Records contained in a dataset:
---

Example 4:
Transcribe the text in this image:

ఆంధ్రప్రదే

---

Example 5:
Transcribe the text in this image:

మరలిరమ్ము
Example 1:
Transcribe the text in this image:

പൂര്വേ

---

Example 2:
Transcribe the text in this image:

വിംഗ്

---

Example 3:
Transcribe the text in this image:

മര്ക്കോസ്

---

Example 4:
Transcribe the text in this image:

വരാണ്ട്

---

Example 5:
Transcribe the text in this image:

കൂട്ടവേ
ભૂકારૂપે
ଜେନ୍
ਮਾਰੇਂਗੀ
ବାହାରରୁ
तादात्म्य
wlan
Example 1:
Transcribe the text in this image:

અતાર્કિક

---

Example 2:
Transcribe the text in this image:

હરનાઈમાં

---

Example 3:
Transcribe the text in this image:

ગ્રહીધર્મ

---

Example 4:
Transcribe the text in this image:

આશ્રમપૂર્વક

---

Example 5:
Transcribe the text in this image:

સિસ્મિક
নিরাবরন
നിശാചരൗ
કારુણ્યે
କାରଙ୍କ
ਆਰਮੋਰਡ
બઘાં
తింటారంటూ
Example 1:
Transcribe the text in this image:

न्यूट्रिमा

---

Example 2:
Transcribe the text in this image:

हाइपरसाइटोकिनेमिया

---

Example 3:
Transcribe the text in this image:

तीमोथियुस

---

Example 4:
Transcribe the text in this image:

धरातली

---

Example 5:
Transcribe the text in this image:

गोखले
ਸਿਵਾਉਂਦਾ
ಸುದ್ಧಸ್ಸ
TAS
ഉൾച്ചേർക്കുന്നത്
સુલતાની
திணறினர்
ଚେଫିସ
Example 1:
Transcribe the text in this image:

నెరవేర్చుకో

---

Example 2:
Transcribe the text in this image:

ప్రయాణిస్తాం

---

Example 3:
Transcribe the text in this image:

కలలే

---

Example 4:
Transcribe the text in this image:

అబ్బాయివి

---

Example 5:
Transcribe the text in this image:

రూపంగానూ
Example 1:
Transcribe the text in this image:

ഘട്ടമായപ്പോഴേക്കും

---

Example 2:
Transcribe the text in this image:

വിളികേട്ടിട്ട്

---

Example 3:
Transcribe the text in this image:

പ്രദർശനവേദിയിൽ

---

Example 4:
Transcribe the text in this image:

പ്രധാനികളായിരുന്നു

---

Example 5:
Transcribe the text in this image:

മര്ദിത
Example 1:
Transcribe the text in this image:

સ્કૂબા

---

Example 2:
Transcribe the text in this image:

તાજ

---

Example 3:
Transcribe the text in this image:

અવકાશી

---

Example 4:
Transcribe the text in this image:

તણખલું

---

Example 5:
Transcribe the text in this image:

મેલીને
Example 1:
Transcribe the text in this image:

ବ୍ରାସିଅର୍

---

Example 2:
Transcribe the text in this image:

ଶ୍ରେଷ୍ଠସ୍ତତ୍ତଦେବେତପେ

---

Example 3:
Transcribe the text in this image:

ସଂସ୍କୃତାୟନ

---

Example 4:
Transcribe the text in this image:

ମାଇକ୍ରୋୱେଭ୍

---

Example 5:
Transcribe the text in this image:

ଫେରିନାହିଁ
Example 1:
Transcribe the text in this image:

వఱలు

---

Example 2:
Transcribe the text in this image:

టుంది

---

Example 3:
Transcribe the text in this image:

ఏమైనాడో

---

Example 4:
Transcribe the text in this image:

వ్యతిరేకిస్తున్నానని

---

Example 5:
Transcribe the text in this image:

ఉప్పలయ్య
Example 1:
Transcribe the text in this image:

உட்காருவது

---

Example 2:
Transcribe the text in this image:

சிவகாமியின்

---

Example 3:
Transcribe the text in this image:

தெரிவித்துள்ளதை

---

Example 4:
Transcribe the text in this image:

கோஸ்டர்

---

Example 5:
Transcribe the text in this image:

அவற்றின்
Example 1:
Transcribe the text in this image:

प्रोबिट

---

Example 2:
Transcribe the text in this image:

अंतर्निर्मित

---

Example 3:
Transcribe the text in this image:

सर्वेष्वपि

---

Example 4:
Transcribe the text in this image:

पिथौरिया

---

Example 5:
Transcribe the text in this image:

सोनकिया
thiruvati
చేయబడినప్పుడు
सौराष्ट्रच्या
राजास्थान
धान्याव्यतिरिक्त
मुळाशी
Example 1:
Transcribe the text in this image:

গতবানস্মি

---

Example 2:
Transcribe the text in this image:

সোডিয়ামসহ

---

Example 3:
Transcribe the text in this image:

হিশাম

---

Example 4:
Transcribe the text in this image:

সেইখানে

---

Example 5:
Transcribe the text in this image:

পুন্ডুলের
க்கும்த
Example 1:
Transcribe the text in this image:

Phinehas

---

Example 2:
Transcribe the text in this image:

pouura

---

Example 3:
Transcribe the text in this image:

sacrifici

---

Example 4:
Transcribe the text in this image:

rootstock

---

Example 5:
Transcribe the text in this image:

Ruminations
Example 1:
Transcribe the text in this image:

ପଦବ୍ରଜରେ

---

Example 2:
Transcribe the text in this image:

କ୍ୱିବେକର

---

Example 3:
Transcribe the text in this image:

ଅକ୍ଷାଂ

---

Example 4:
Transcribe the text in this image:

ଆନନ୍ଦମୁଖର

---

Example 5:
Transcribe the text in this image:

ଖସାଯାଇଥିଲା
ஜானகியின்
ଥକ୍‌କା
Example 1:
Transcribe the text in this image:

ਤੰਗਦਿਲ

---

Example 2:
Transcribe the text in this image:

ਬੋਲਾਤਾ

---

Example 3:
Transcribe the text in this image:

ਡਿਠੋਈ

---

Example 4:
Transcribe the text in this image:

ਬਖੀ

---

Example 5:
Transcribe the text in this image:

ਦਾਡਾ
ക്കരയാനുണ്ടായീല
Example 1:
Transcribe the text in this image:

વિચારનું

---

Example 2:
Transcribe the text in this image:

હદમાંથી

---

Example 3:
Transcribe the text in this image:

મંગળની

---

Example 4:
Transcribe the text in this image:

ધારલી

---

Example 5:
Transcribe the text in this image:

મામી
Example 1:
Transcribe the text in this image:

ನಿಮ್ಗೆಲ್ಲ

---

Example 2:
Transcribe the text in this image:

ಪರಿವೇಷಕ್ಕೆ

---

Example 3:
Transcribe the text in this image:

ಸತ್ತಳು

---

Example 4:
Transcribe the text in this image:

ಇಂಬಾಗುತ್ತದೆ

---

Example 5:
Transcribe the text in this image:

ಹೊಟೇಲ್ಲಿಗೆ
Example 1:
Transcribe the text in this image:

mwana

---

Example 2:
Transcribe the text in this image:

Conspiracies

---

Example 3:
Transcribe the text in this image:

> Task requirements
Every entry should be printed again exactly as it stands.

> Your solution
---

Example 4:
Transcribe the text in this image:

ఆంధ్రప్రదే

---

Example 5:
Transcribe the text in this image:

మరలిరమ్ము
Example 1:
Transcribe the text in this image:

പൂര്വേ

---

Example 2:
Transcribe the text in this image:

വിംഗ്

---

Example 3:
Transcribe the text in this image:

മര്ക്കോസ്

---

Example 4:
Transcribe the text in this image:

വരാണ്ട്

---

Example 5:
Transcribe the text in this image:

കൂട്ടവേ
ભૂકારૂપે
ଜେନ୍
ਮਾਰੇਂਗੀ
ବାହାରରୁ
तादात्म्य
wlan
Example 1:
Transcribe the text in this image:

અતાર્કિક

---

Example 2:
Transcribe the text in this image:

હરનાઈમાં

---

Example 3:
Transcribe the text in this image:

ગ્રહીધર્મ

---

Example 4:
Transcribe the text in this image:

આશ્રમપૂર્વક

---

Example 5:
Transcribe the text in this image:

સિસ્મિક
নিরাবরন
നിശാചരൗ
કારુણ્યે
କାରଙ୍କ
ਆਰਮੋਰਡ
બઘાં
తింటారంటూ
Example 1:
Transcribe the text in this image:

न्यूट्रिमा

---

Example 2:
Transcribe the text in this image:

हाइपरसाइटोकिनेमिया

---

Example 3:
Transcribe the text in this image:

तीमोथियुस

---

Example 4:
Transcribe the text in this image:

धरातली

---

Example 5:
Transcribe the text in this image:

गोखले
ਸਿਵਾਉਂਦਾ
ಸುದ್ಧಸ್ಸ
TAS
ഉൾച്ചേർക്കുന്നത്
સુલતાની
திணறினர்
ଚେଫିସ
Example 1:
Transcribe the text in this image:

నెరవేర్చుకో

---

Example 2:
Transcribe the text in this image:

ప్రయాణిస్తాం

---

Example 3:
Transcribe the text in this image:

కలలే

---

Example 4:
Transcribe the text in this image:

అబ్బాయివి

---

Example 5:
Transcribe the text in this image:

రూపంగానూ
Example 1:
Transcribe the text in this image:

ഘട്ടമായപ്പോഴേക്കും

---

Example 2:
Transcribe the text in this image:

വിളികേട്ടിട്ട്

---

Example 3:
Transcribe the text in this image:

പ്രദർശനവേദിയിൽ

---

Example 4:
Transcribe the text in this image:

പ്രധാനികളായിരുന്നു

---

Example 5:
Transcribe the text in this image:

മര്ദിത
Example 1:
Transcribe the text in this image:

સ્કૂબા

---

Example 2:
Transcribe the text in this image:

તાજ

---

Example 3:
Transcribe the text in this image:

અવકાશી

---

Example 4:
Transcribe the text in this image:

તણખલું

---

Example 5:
Transcribe the text in this image:

મેલીને
Example 1:
Transcribe the text in this image:

ବ୍ରାସିଅର୍

---

Example 2:
Transcribe the text in this image:

ଶ୍ରେଷ୍ଠସ୍ତତ୍ତଦେବେତପେ

---

Example 3:
Transcribe the text in this image:

ସଂସ୍କୃତାୟନ

---

Example 4:
Transcribe the text in this image:

ମାଇକ୍ରୋୱେଭ୍

---

Example 5:
Transcribe the text in this image:

ଫେରିନାହିଁ
Example 1:
Transcribe the text in this image:

వఱలు

---

Example 2:
Transcribe the text in this image:

టుంది

---

Example 3:
Transcribe the text in this image:

ఏమైనాడో

---

Example 4:
Transcribe the text in this image:

వ్యతిరేకిస్తున్నానని

---

Example 5:
Transcribe the text in this image:

ఉప్పలయ్య
Example 1:
Transcribe the text in this image:

உட்காருவது

---

Example 2:
Transcribe the text in this image:

சிவகாமியின்

---

Example 3:
Transcribe the text in this image:

தெரிவித்துள்ளதை

---

Example 4:
Transcribe the text in this image:

கோஸ்டர்

---

Example 5:
Transcribe the text in this image:

அவற்றின்
Example 1:
Transcribe the text in this image:

प्रोबिट

---

Example 2:
Transcribe the text in this image:

अंतर्निर्मित

---

Example 3:
Transcribe the text in this image:

सर्वेष्वपि

---

Example 4:
Transcribe the text in this image:

पिथौरिया

---

Example 5:
Transcribe the text in this image:

सोनकिया
thiruvati
చేయబడినప్పుడు
सौराष्ट्रच्या
राजास्थान
धान्याव्यतिरिक्त
मुळाशी
Example 1:
Transcribe the text in this image:

গতবানস্মি

---

Example 2:
Transcribe the text in this image:

সোডিয়ামসহ

---

Example 3:
Transcribe the text in this image:

হিশাম

---

Example 4:
Transcribe the text in this image:

সেইখানে

---

Example 5:
Transcribe the text in this image:

পুন্ডুলের
க்கும்த
Example 1:
Transcribe the text in this image:

Phinehas

---

Example 2:
Transcribe the text in this image:

pouura

---

Example 3:
Transcribe the text in this image:

sacrifici

---

Example 4:
Transcribe the text in this image:

rootstock

---

Example 5:
Transcribe the text in this image:

Ruminations
Example 1:
Transcribe the text in this image:

ପଦବ୍ରଜରେ

---

Example 2:
Transcribe the text in this image:

କ୍ୱିବେକର

---

Example 3:
Transcribe the text in this image:

ଅକ୍ଷାଂ

---

Example 4:
Transcribe the text in this image:

ଆନନ୍ଦମୁଖର

---

Example 5:
Transcribe the text in this image:

ଖସାଯାଇଥିଲା
ஜானகியின்
ଥକ୍‌କା
Example 1:
Transcribe the text in this image:

ਤੰਗਦਿਲ

---

Example 2:
Transcribe the text in this image:

ਬੋਲਾਤਾ

---

Example 3:
Transcribe the text in this image:

ਡਿਠੋਈ

---

Example 4:
Transcribe the text in this image:

ਬਖੀ

---

Example 5:
Transcribe the text in this image:

ਦਾਡਾ
ക്കരയാനുണ്ടായീല
Example 1:
Transcribe the text in this image:

વિચારનું

---

Example 2:
Transcribe the text in this image:

હદમાંથી

---

Example 3:
Transcribe the text in this image:

મંગળની

---

Example 4:
Transcribe the text in this image:

ધારલી

---

Example 5:
Transcribe the text in this image:

મામી
Example 1:
Transcribe the text in this image:

ನಿಮ್ಗೆಲ್ಲ

---

Example 2:
Transcribe the text in this image:

ಪರಿವೇಷಕ್ಕೆ

---

Example 3:
Transcribe the text in this image:

ಸತ್ತಳು

---

Example 4:
Transcribe the text in this image:

ಇಂಬಾಗುತ್ತದೆ

---

Example 5:
Transcribe the text in this image:

ಹೊಟೇಲ್ಲಿಗೆ
Example 1:
Transcribe the text in this image:

mwana

---

Example 2:
Transcribe the text in this image:

Conspiracies

---

Example 3:
Transcribe the text in this image:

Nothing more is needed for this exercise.